2. Controleer of de schoepen intact zijn en goed zijn bevestigd. Als er tijdens het werken schoepen
breken, stop dan onmiddellijk met werken en vervang ze.
- Regelmatig/vroeg in het gebruiksseizoen van de machine:
• Freeseenheid:
1. Smeer de rolafsteller* met het speciale smeerpistool (Afb. 24).
2. Controleer het vetniveau in de kettingbehuizing met de speciale dop (Afb. 25). Voeg alleen
smeermiddel toe als er vet is verdwenen.
3. De schoepen controleren en vervangen: zie deel 15, p. 27.
• Optionele zaaieenheid:
1. Smeer de aandrijfketting van de rol-borstelbeweging van de trechter en plaats tenslotte de
behuizing terug. Controleer de kettingspanning: de ketting moet ongeveer 1 cm speling
hebben; pas de spanning indien nodig aan met de speciale spanner (Afb. 26).
2. Pas indien nodig de afstand borstel-rol aan met de speciale schroeven: (Afb. 27); de
borstel moet zo worden afgesteld dat hij op de rol werkt zonder deze te blokkeren.
3. Controleer of de borstel in de trechter intact is en al zijn haren heeft; controleer of de
borstel vrij draait door de zaairol handmatig te draaien.
4. Controleer of de openings-/aanpassingshendel goed werkt.
5. Controleer of het zaad goed naar buiten komt, door te controleren of de gaten van de box
vrij zijn en niet verstopt zitten.
Lees paragraaf 16 op pagina 29 voor het reinigen van de machine en de zaai-eenheid.
Alle ingrepen bij breuk en schade moeten worden uitgevoerd door personeel dat is opgeleid voor
het onderhouden van mechanische landbouwmachines. Neem in dat geval contact op met uw
dealer of rechtstreeks met technici van R2.

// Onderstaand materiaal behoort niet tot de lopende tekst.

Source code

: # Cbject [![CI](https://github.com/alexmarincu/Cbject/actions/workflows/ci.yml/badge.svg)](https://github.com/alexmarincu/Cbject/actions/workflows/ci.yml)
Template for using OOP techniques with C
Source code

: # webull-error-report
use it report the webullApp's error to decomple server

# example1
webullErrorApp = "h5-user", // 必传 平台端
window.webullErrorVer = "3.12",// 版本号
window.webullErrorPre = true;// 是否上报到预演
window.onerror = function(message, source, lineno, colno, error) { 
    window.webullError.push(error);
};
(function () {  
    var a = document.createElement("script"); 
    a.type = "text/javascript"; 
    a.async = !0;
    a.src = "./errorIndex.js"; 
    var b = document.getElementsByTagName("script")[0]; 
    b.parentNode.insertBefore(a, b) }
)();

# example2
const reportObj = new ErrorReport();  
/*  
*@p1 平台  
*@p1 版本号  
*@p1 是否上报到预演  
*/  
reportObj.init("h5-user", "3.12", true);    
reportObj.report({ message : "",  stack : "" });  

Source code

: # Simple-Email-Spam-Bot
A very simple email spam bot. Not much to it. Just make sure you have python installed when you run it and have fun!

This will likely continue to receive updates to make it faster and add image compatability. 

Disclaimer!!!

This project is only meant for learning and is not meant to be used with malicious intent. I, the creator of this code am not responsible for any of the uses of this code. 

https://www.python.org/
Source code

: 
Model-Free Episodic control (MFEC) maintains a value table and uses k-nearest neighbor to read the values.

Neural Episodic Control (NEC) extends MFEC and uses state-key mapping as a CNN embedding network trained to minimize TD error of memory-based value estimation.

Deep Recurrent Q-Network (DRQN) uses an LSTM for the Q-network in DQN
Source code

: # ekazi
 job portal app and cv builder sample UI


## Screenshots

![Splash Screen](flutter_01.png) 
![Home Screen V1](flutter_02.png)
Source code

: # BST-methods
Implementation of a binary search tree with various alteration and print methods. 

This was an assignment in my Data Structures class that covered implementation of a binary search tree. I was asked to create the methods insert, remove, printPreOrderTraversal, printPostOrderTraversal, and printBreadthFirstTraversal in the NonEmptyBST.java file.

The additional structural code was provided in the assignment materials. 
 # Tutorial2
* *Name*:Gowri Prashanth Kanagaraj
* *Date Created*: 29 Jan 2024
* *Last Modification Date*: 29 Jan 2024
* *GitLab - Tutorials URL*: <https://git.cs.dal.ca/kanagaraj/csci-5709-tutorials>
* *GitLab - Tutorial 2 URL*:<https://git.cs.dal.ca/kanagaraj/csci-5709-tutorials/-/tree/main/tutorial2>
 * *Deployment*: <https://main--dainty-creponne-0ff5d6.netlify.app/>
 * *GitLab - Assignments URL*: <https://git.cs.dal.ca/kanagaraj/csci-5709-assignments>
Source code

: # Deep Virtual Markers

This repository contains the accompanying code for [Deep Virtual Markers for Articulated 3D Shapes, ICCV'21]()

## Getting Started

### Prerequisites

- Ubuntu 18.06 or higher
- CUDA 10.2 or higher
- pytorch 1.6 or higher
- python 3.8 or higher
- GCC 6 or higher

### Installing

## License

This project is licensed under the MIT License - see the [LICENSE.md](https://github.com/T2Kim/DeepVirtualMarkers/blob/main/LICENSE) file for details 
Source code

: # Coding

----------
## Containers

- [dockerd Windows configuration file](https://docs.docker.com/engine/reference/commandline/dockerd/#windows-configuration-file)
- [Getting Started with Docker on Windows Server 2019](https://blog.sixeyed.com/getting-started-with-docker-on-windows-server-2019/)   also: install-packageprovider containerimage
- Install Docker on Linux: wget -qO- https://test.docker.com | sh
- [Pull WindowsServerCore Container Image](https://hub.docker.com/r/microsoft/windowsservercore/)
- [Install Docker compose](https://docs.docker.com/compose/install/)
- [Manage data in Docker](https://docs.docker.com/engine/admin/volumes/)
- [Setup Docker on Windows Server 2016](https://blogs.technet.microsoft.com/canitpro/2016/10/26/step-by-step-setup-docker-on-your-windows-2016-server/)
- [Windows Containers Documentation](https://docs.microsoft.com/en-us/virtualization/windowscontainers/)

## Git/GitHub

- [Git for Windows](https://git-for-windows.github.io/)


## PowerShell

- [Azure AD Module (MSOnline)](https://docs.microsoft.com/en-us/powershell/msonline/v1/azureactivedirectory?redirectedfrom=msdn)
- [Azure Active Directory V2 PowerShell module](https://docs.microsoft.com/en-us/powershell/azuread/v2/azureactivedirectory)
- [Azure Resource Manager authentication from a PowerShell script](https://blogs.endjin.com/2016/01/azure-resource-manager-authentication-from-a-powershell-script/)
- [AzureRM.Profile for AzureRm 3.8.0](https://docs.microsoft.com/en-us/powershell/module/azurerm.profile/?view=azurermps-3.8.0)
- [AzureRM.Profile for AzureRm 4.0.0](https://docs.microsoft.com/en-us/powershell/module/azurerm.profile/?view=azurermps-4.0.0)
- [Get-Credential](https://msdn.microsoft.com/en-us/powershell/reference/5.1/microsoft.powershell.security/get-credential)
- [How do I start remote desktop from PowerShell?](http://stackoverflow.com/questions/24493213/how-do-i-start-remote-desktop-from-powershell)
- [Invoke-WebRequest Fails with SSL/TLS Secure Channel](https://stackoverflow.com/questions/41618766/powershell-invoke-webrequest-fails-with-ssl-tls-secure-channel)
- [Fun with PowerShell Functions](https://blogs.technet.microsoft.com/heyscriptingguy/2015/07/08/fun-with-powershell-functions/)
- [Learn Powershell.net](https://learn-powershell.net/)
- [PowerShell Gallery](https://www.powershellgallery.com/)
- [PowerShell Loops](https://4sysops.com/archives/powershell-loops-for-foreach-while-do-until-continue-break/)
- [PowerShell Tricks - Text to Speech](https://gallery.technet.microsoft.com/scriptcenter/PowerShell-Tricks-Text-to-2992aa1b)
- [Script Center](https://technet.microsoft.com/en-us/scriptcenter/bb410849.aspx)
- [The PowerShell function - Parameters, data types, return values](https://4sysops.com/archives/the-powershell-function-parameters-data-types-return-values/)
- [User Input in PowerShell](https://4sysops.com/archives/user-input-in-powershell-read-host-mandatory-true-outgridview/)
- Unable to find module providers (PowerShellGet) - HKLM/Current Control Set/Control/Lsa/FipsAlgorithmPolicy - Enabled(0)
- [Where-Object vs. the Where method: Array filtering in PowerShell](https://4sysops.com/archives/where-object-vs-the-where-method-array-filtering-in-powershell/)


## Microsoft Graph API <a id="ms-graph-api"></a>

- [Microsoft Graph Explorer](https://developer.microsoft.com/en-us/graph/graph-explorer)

Lees voor onderhoud aan het zaaiersamenstel (optioneel) de relevante gebruiks- en
onderhoudshandleiding.
Draag tijdens onderhoudswerkzaamheden
veiligheidsschoenen en -handschoenen. Draag altijd nitril
handschoenen en een veiligheidsbril bij smeer-
/invetwerkzaamheden en bij het controleren van het
smeermiddelpeil.
Verwijder na het smeren/invetten eventuele smeermiddelresten van de vloer om uitglijden te
voorkomen.
*Raadpleeg de tabel in deel 3, p. 8 voor de gebruikte types smeermiddel).